Die Sterilisation ist einer der wichtigsten Aspekte der Getränkeverarbeitung, und eine stabile Haltbarkeit kann nur nach einer geeigneten Sterilisationsbehandlung erreicht werden.
Aluminiumdosen eignen sich für Sprühautoklaven. Der Deckel des Autoklaven ist mit einer Sprühkammer versehen, durch die das Sterilisationswasser von oben aufgesprüht wird. Dadurch durchdringt es die Produkte im Autoklaven gleichmäßig und umfassend und gewährleistet eine gleichmäßige und konstante Temperaturverteilung ohne tote Winkel.
Beim Sprühretortenverfahren werden die verpackten Produkte zunächst in den Sterilisationskorb geladen, dann in die Wassersprühretorte befördert und schließlich die Tür der Retorte geschlossen.
Während des gesamten Sterilisationsprozesses ist die Tür der Sprühretorte mechanisch verriegelt und kann sich nicht von selbst öffnen. Dadurch wird die Sicherheit von Personen und Gegenständen in der Umgebung gewährleistet. Der Sterilisationsprozess läuft automatisch gemäß den in die Mikroprozessorsteuerung (SPS) eingegebenen Daten ab. Es ist darauf zu achten, dass sich eine ausreichende Wassermenge am Boden der Sprühretorte befindet. Bei Bedarf kann dieses Wasser zu Beginn des Temperaturanstiegs automatisch zugeführt werden. Bei heißabgefüllten Produkten kann dieses Wasser vorab im Heißwassertank vorgewärmt und anschließend zugeführt werden. Während des gesamten Sterilisationsprozesses wird dieses Wasser wiederholt durch eine Hochleistungspumpe umgewälzt, um das Produkt von oben nach unten zu erhitzen. Der Dampf durchströmt einen weiteren Kreislauf des Wärmetauschers, wobei die Temperatur entsprechend dem Sollwert angepasst wird. Anschließend fließt das Wasser gleichmäßig durch die Verteilerscheibe am oberen Ende der Retorte und besprüht die gesamte Produktoberfläche von oben nach unten. Dies gewährleistet eine gleichmäßige Wärmeverteilung. Das Wasser, das mit dem Produkt getränkt wurde, sammelt sich am Boden des Behälters und fließt nach dem Durchlaufen eines Filters und eines Sammelrohrs ab.

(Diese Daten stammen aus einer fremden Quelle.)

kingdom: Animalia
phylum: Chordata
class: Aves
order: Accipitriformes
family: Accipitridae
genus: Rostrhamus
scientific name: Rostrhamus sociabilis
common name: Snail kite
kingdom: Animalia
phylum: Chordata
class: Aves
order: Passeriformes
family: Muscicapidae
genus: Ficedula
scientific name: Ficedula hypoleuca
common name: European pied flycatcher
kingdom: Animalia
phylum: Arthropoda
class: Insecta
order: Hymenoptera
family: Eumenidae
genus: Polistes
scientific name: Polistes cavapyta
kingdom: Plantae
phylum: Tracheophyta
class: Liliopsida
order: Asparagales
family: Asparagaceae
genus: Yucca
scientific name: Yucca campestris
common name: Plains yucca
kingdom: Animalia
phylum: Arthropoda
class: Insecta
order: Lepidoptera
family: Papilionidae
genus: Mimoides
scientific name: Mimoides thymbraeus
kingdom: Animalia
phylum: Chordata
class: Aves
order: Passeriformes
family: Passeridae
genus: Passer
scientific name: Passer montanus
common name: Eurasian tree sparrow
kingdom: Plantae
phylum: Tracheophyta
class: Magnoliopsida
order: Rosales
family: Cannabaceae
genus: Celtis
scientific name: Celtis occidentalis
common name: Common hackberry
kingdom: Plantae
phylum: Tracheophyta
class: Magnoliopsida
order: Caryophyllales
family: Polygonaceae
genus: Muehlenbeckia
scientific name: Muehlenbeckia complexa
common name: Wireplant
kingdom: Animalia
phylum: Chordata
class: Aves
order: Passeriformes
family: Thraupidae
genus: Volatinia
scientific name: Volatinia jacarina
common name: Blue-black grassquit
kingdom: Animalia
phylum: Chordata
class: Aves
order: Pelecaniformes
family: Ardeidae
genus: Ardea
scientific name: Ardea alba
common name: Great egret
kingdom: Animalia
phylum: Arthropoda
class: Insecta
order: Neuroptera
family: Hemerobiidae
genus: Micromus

Heiz- und Sterilisationsphase: Dampf wird in den Primärkreislauf des Wärmetauschers eingeleitet. Die Ventile steuern dies automatisch gemäß dem eingestellten Sterilisationsprogramm. Kondensat wird automatisch aus dem Kondensatableiter abgeleitet. Da das Kondensat nicht kontaminiert ist, kann es zur Wiederverwendung in die Retorte zurückgeführt werden. Kühlphase: Kaltwasser wird in den Primärkreislauf des Wärmetauschers eingespeist. Die Kaltwasserzufuhr wird durch ein automatisches Ventil am Einlass des Wärmetauschers geregelt, das ebenfalls programmgesteuert ist. Da das Kühlwasser nicht mit dem Inneren des Behälters in Berührung kommt, ist es nicht kontaminiert und kann wiederverwendet werden. Während des gesamten Prozesses wird der Druck in der Sprühretorte programmgesteuert über zwei automatische Schrägsitzventile geregelt, die Druckluft in die Retorte ein- bzw. ausleiten. Nach Abschluss der Sterilisation ertönt ein Alarmsignal. Nun kann die Kesseltür geöffnet und das sterilisierte Produkt entnommen werden.